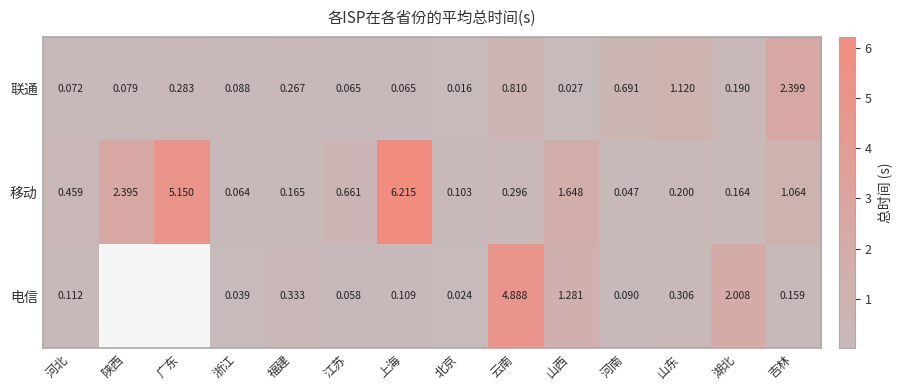

How many categories are shown in the chart?

14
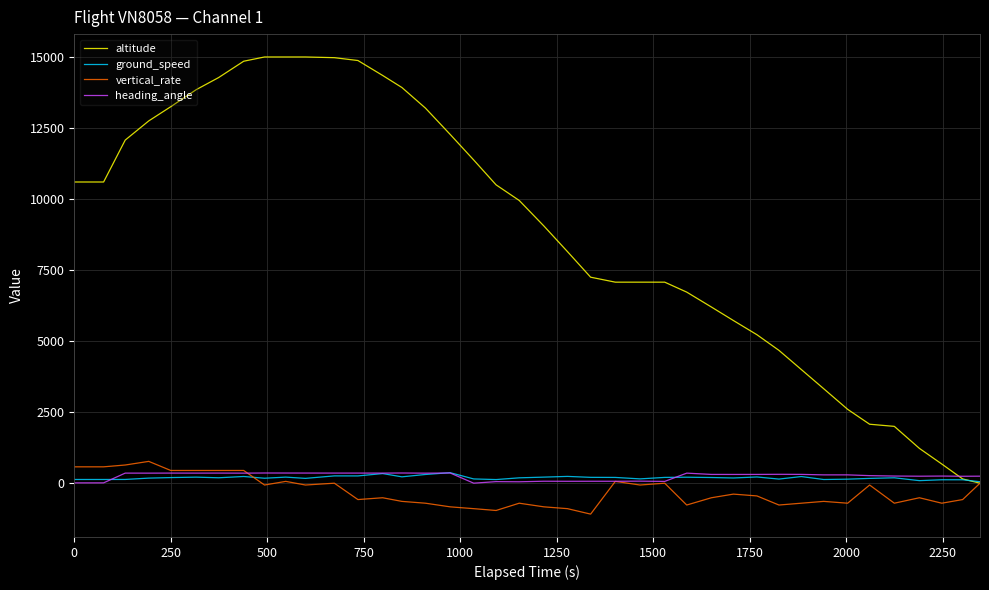

Which series has the widest spread of values?

altitude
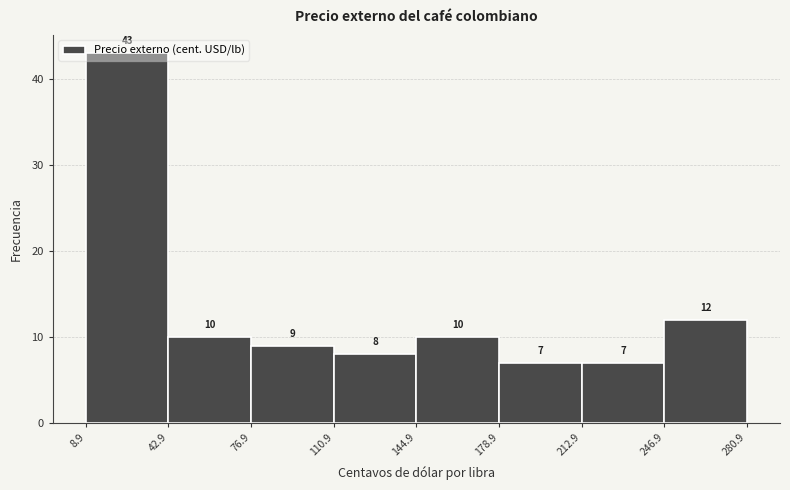

Reading left to right, transcribe this chart: for each bar, give the range it covers on the x-axis and its height.

8.9 to 42.9: 43
42.9 to 76.9: 10
76.9 to 110.9: 9
110.9 to 144.9: 8
144.9 to 178.9: 10
178.9 to 212.9: 7
212.9 to 246.9: 7
246.9 to 280.9: 12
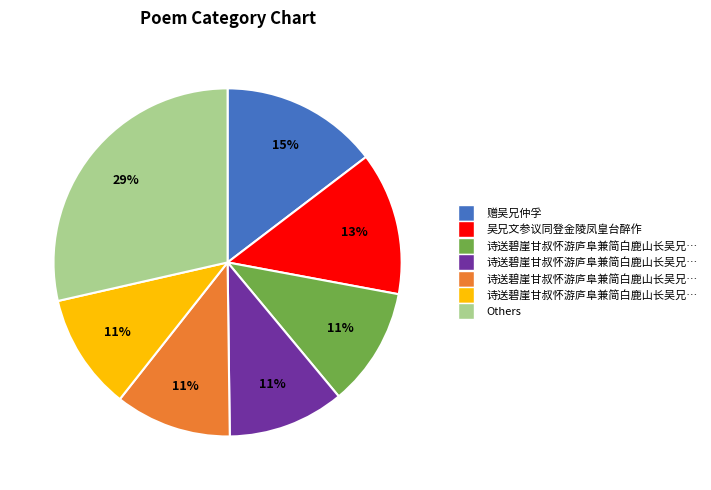

Is there a majority slice in this chart?

No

★ ★ ★ ★ ★ ★ ★

_TRY IT_
Gather every line from the items above that contains the word "this", and copy each one out in full.

_ANSWER BELOW_
Reading left to right, transcribe this chart: for each bar, give the range it covers on the x-axis and its height.
Is there a majority slice in this chart?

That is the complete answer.